How do you perceive the role of your organization in the ecosystem of organizations and approaches to fighting disinformation?
One of our main roles is to deter politicians from spreading false information in the media or through their social media accounts. Some do not care how we rate them, but many others are very concerned about having their claim be debunked – it’s like bad publicity.
We also want to set an example. When we started, the issue of dis- and misinformation began to gain recognition on a global scale, and in Israel it was completely new territory. We still see our role as showing the public that disinformation and misinformation exist and that the problem is everywhere. People need to pay attention and know the difference between fact, fiction, and opinion.

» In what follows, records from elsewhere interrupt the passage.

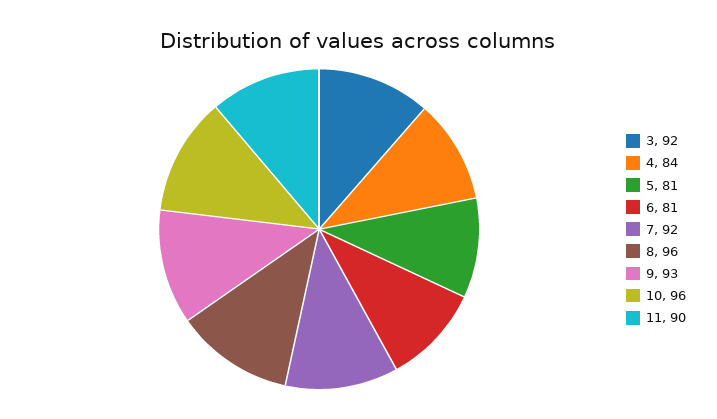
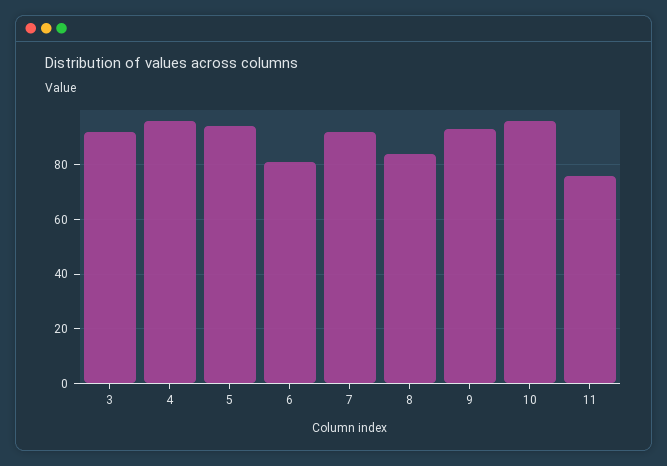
  {
    "3": 92,
-   "4": 84,
+   "4": 95,
-   "5": 81,
+   "5": 95,
    "6": 81,
    "7": 92,
-   "8": 96,
+   "8": 85,
    "9": 93,
    "10": 96,
-   "11": 90
+   "11": 75
  }

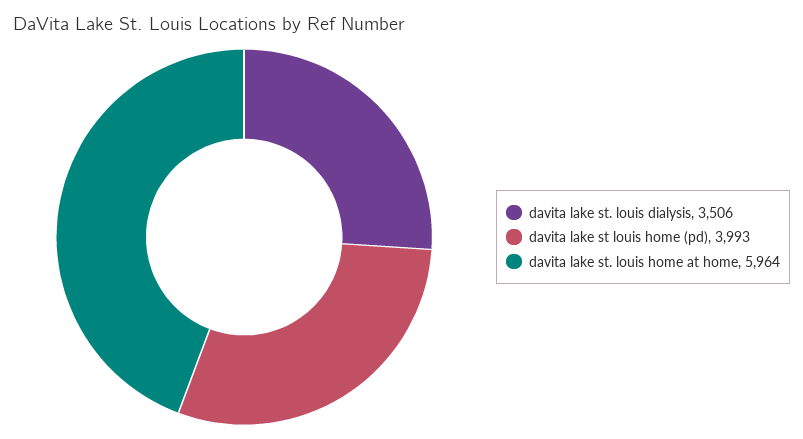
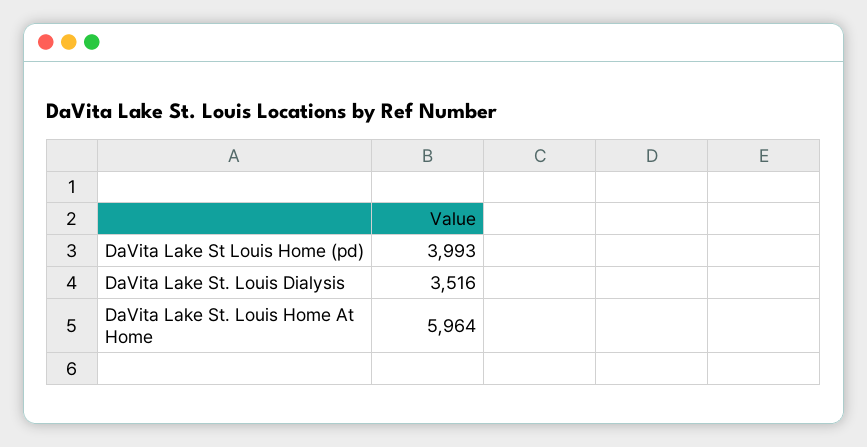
  {
-   "davita lake st. louis dialysis": 3506,
+   "davita lake st. louis dialysis": 3516,
    "davita lake st louis home (pd)": 3993,
    "davita lake st. louis home at home": 5964
  }

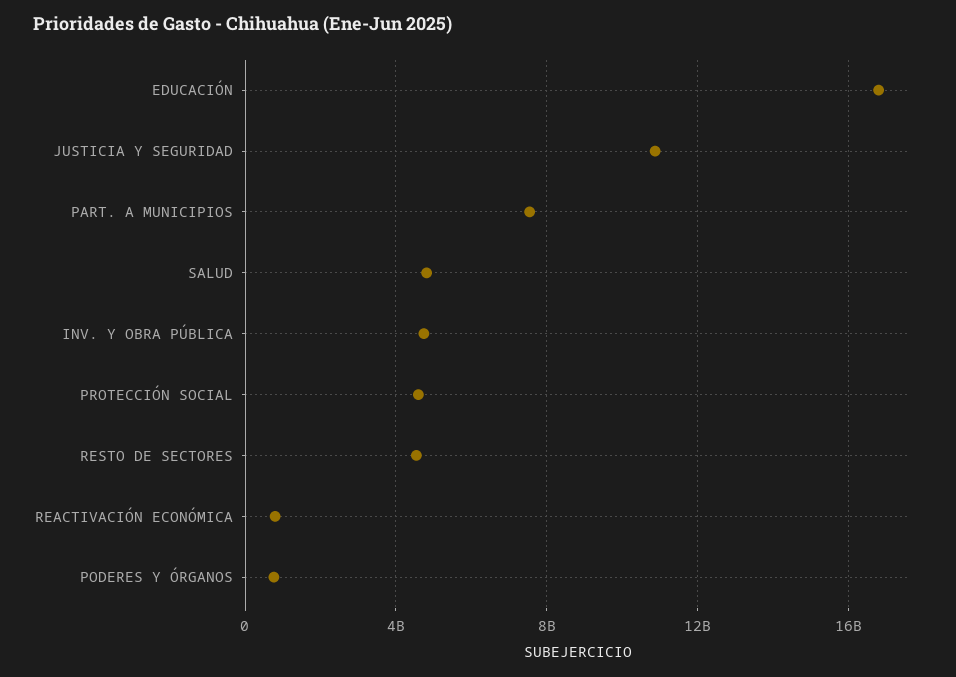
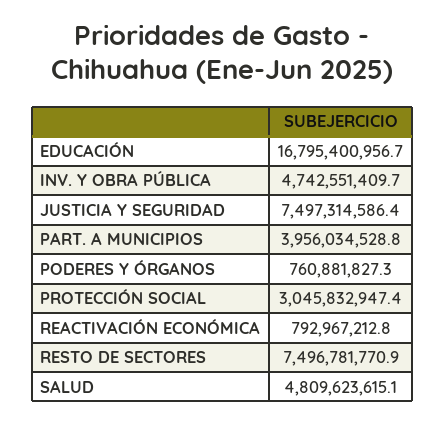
  {
    "EDUCACIÓN": 16795400956.7,
-   "JUSTICIA Y SEGURIDAD": 11000000000,
+   "JUSTICIA Y SEGURIDAD": 7497314586.4,
-   "PART. A MUNICIPIOS": 7500000000,
+   "PART. A MUNICIPIOS": 3956034528.8,
    "SALUD": 4809623615.1,
    "INV. Y OBRA PÚBLICA": 4742551409.7,
-   "PROTECCIÓN SOCIAL": 4500000000,
+   "PROTECCIÓN SOCIAL": 3045832947.4,
-   "RESTO DE SECTORES": 4500000000,
+   "RESTO DE SECTORES": 7496781770.9,
    "REACTIVACIÓN ECONÓMICA": 792967212.8,
    "PODERES Y ÓRGANOS": 760881827.3
  }

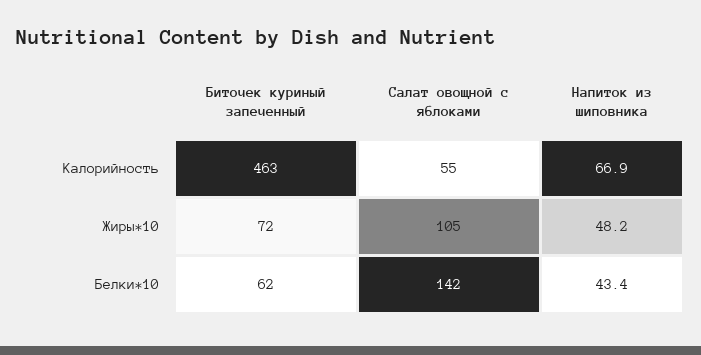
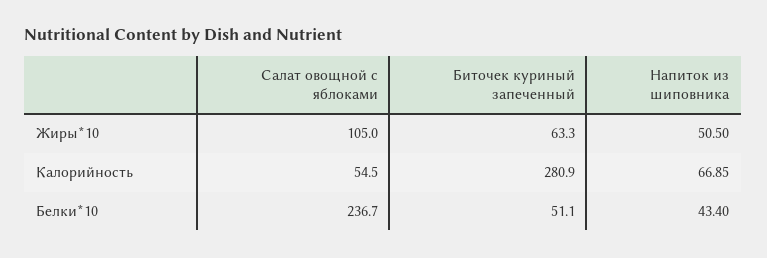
  {
    "Биточек куриный запеченный": {
-     "Калорийность": 463,
+     "Калорийность": 280.9,
-     "Жиры*10": 72,
+     "Жиры*10": 63.3,
-     "Белки*10": 62
+     "Белки*10": 51.1
    },
    "Салат овощной с яблоками": {
      "Калорийность": 54.5,
      "Жиры*10": 105,
-     "Белки*10": 142
+     "Белки*10": 236.7
    },
    "Напиток из шиповника": {
      "Калорийность": 66.85,
-     "Жиры*10": 48.2,
+     "Жиры*10": 50.5,
      "Белки*10": 43.4
    }
  }

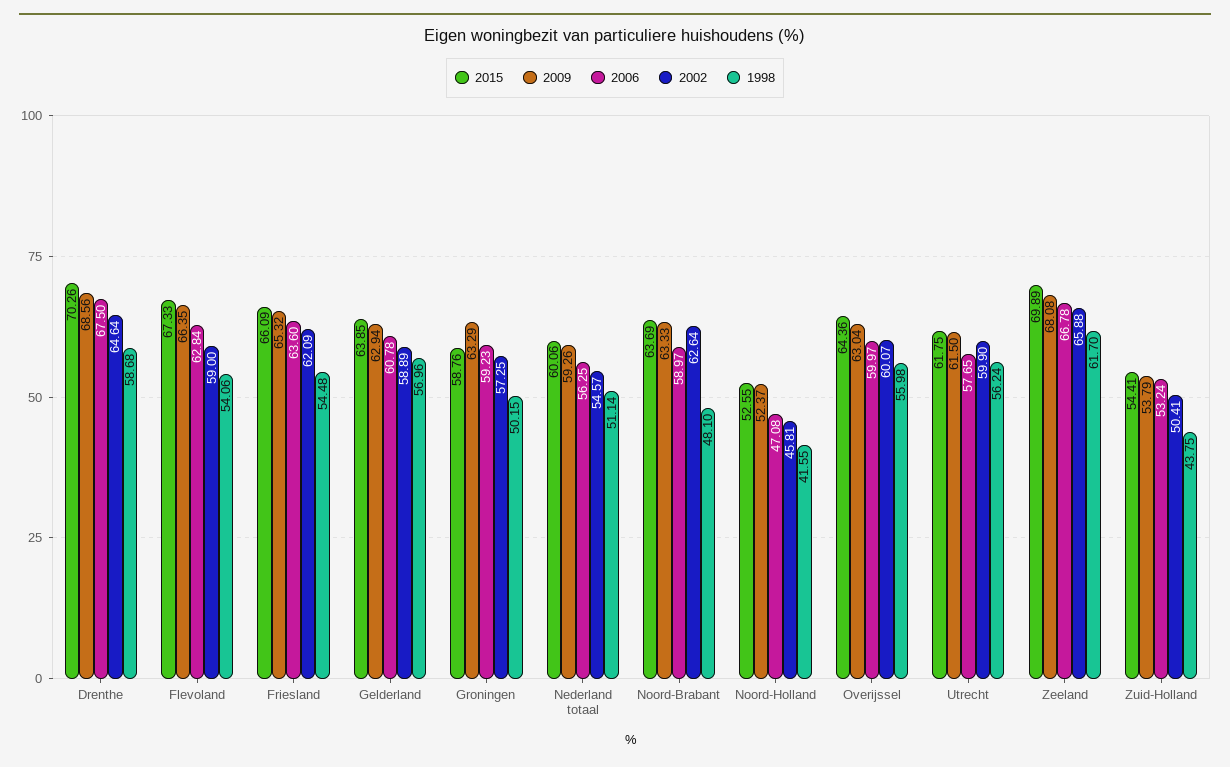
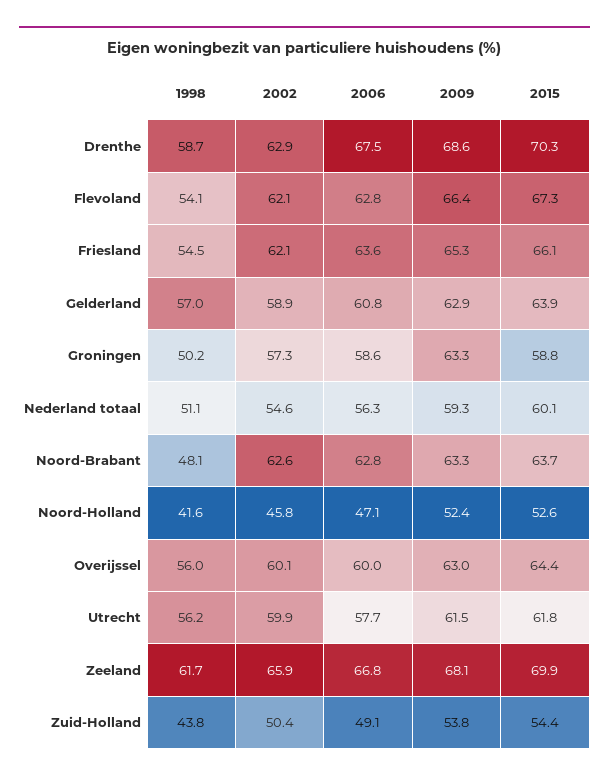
  {
    "2015": {
      "Drenthe": 70.26,
      "Flevoland": 67.33,
      "Friesland": 66.09,
      "Gelderland": 63.85,
      "Groningen": 58.76,
      "Nederland totaal": 60.06,
      "Noord-Brabant": 63.69,
      "Noord-Holland": 52.55,
      "Overijssel": 64.36,
      "Utrecht": 61.75,
      "Zeeland": 69.89,
      "Zuid-Holland": 54.41
    },
    "2009": {
      "Drenthe": 68.56,
      "Flevoland": 66.35,
      "Friesland": 65.32,
      "Gelderland": 62.94,
      "Groningen": 63.29,
      "Nederland totaal": 59.26,
      "Noord-Brabant": 63.33,
      "Noord-Holland": 52.37,
      "Overijssel": 63.04,
      "Utrecht": 61.5,
      "Zeeland": 68.08,
      "Zuid-Holland": 53.79
    },
    "2006": {
      "Drenthe": 67.5,
      "Flevoland": 62.84,
      "Friesland": 63.6,
      "Gelderland": 60.78,
-     "Groningen": 59.23,
+     "Groningen": 58.6,
      "Nederland totaal": 56.25,
-     "Noord-Brabant": 58.97,
+     "Noord-Brabant": 62.8,
      "Noord-Holland": 47.08,
      "Overijssel": 59.97,
      "Utrecht": 57.65,
      "Zeeland": 66.78,
-     "Zuid-Holland": 53.24
+     "Zuid-Holland": 49.1
    },
    "2002": {
-     "Drenthe": 64.64,
+     "Drenthe": 62.9,
-     "Flevoland": 59,
+     "Flevoland": 62.1,
      "Friesland": 62.09,
      "Gelderland": 58.89,
      "Groningen": 57.25,
      "Nederland totaal": 54.57,
      "Noord-Brabant": 62.64,
      "Noord-Holland": 45.81,
      "Overijssel": 60.07,
      "Utrecht": 59.9,
      "Zeeland": 65.88,
      "Zuid-Holland": 50.41
    },
    "1998": {
      "Drenthe": 58.68,
      "Flevoland": 54.06,
      "Friesland": 54.48,
      "Gelderland": 56.96,
      "Groningen": 50.15,
      "Nederland totaal": 51.14,
      "Noord-Brabant": 48.1,
      "Noord-Holland": 41.55,
      "Overijssel": 55.98,
      "Utrecht": 56.24,
      "Zeeland": 61.7,
      "Zuid-Holland": 43.75
    }
  }

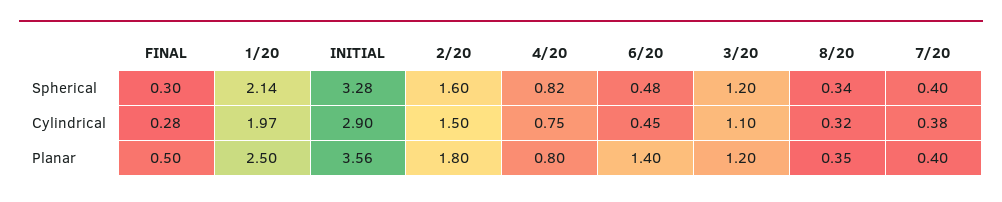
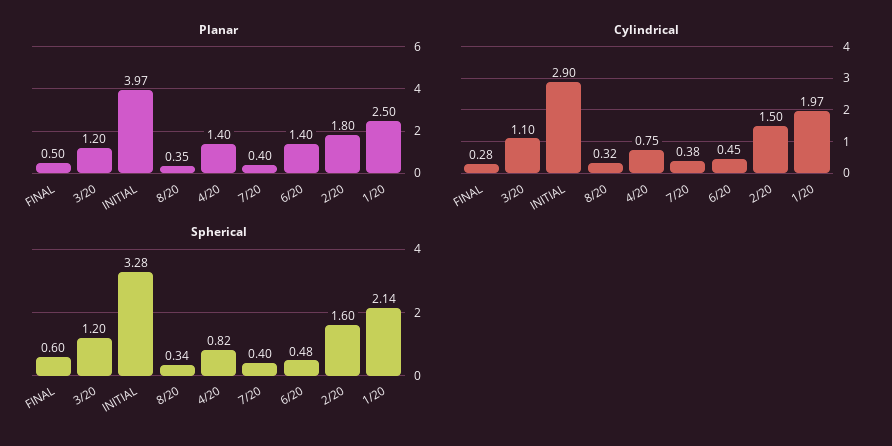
  {
    "Spherical": {
-     "FINAL": 0.3,
+     "FINAL": 0.6,
      "1/20": 2.14,
      "INITIAL": 3.28,
      "2/20": 1.6,
      "4/20": 0.82,
      "6/20": 0.48,
      "3/20": 1.2,
      "8/20": 0.34,
      "7/20": 0.4
    },
    "Cylindrical": {
      "FINAL": 0.28,
      "1/20": 1.97,
      "INITIAL": 2.9,
      "2/20": 1.5,
      "4/20": 0.75,
      "6/20": 0.45,
      "3/20": 1.1,
      "8/20": 0.32,
      "7/20": 0.38
    },
    "Planar": {
      "FINAL": 0.5,
      "1/20": 2.5,
-     "INITIAL": 3.56,
+     "INITIAL": 3.97,
      "2/20": 1.8,
-     "4/20": 0.8,
+     "4/20": 1.4,
      "6/20": 1.4,
      "3/20": 1.2,
      "8/20": 0.35,
      "7/20": 0.4
    }
  }

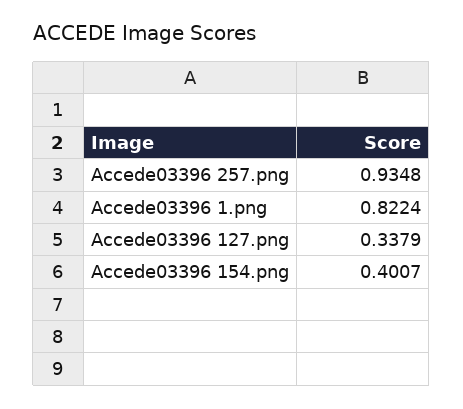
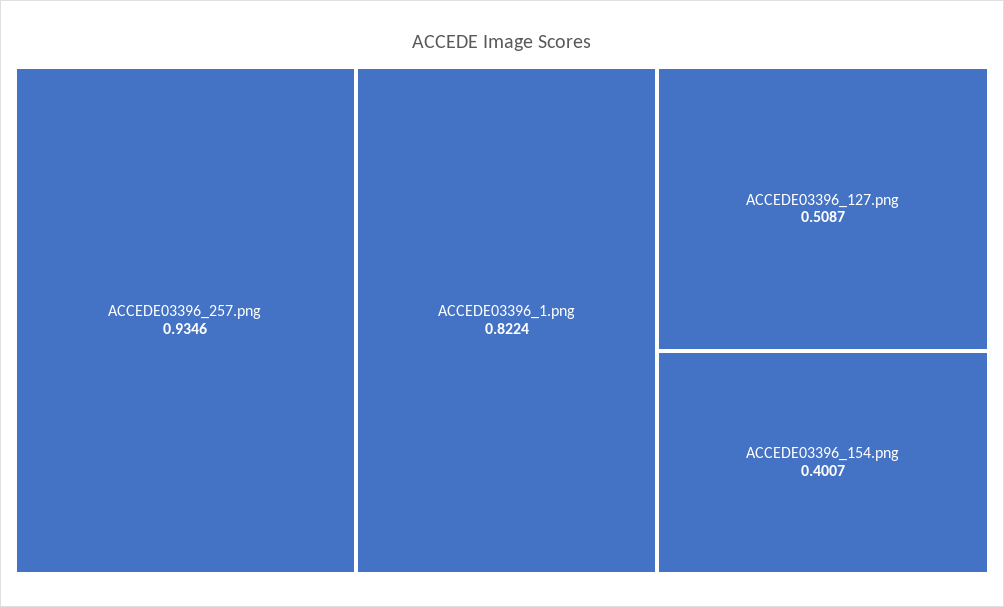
  {
-   "Accede03396 257.png": 0.9348,
+   "Accede03396 257.png": 0.9346,
    "Accede03396 1.png": 0.8224,
-   "Accede03396 127.png": 0.3379,
+   "Accede03396 127.png": 0.5087,
    "Accede03396 154.png": 0.4007
  }

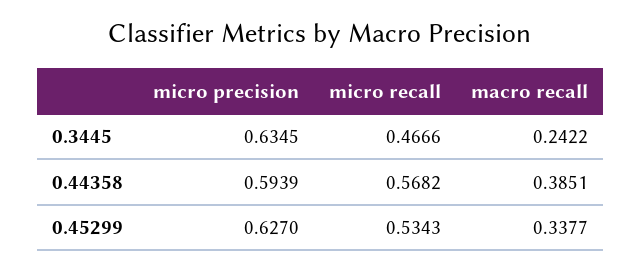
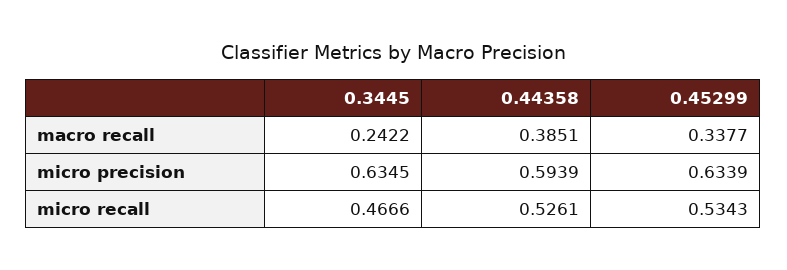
  {
    "micro precision": {
      "0.3445": 0.6345,
      "0.44358": 0.5939,
-     "0.45299": 0.627
+     "0.45299": 0.6339
    },
    "micro recall": {
      "0.3445": 0.4666,
-     "0.44358": 0.5682,
+     "0.44358": 0.5261,
      "0.45299": 0.5343
    },
    "macro recall": {
      "0.3445": 0.2422,
      "0.44358": 0.3851,
      "0.45299": 0.3377
    }
  }

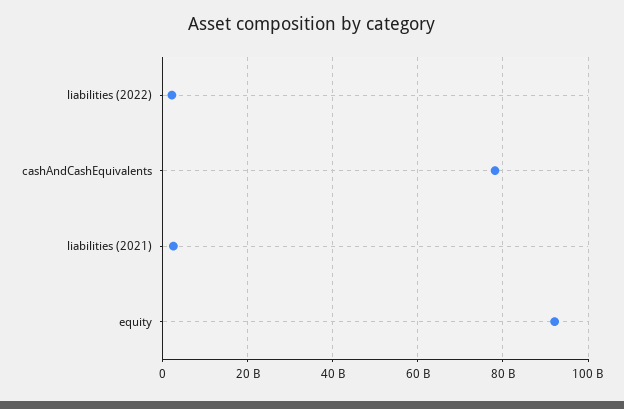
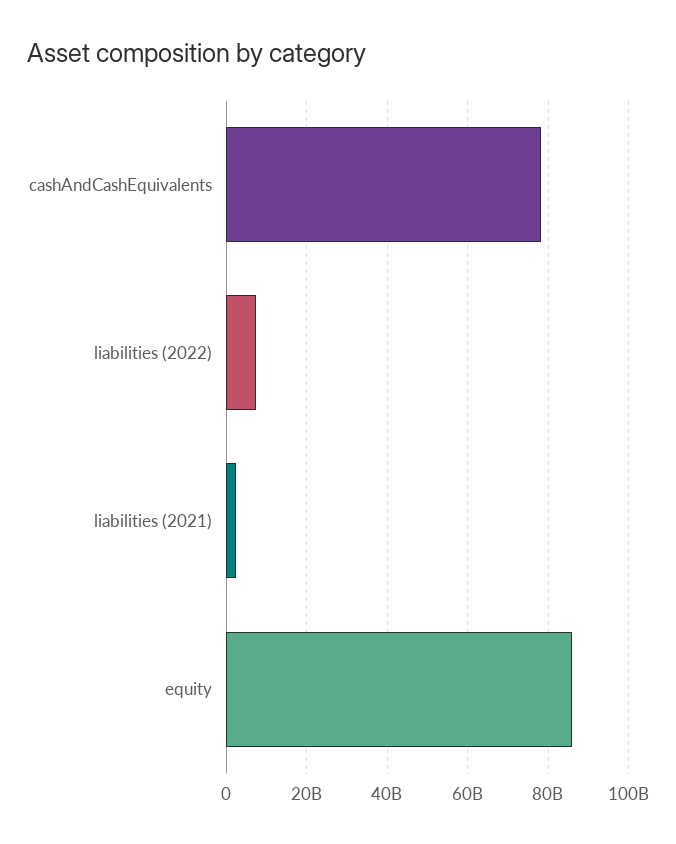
  {
-   "liabilities (2022)": 2000000000,
+   "liabilities (2022)": 8000000000,
    "cashAndCashEquivalents": 78000000000,
    "liabilities (2021)": 2000000000,
-   "equity": 92000000000
+   "equity": 86000000000
  }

We are also setting an example for other media outlets, which in Israel do not tend to engage in fact-checking. Now, seeing our work and also influenced by the disinformation surrounding the pandemic, other media outlets are following our steps.
And how do you measure the impact of your work? Do you think fact-checking can change online discourse?
Fact-checking is one small piece of a much larger puzzle. I think that disinformation is an overarching phenomenon that employs so many different technologies, modes of expression, organizations and agendas, that no one method or single activity can counter it effectively. The solution should be collaboration between different actors: government, civil society, industry; everyone must take part in this effort.
Fact-checking has its place, but correcting facts is not going to stop orchestrated campaigns from operating. Facts are not the issue there, but rather the digital system that allows information to spread so rapidly. We need to work both on the level of content, correcting falsehoods and trying to make mainstream media more responsible, but also to create a broader framework and apply restrictions on platforms that allow disinformation to spread. And of course, this must include educating the public and involving it in this endeavor. What we need is a shared understanding of the gravity of the problem and a sense of responsibility and commitment to tackle this threat.
Noa Barak is co-founder of The Whistle and its former Head of Development. She recently left her position to pursue an academic path, researching the History of the Israeli State Archive and the development of information access policies in Israel. This interview represents her own opinions and her past experience at The Whistle and doesn’t necessarily reflect the organization’s current agendas.
The Whistle was founded in 2016 as an NGO, and was Israel’s first fact-checking organization. Since 2019 it is integrated into the Israeli business daily Globes as an independent fact-checking unit.
The opinions expressed in this text are solely that of the author/s and/or interviewees and do not necessarily reflect the views of the Heinrich Böll Stiftung Tel Aviv and/or its partners.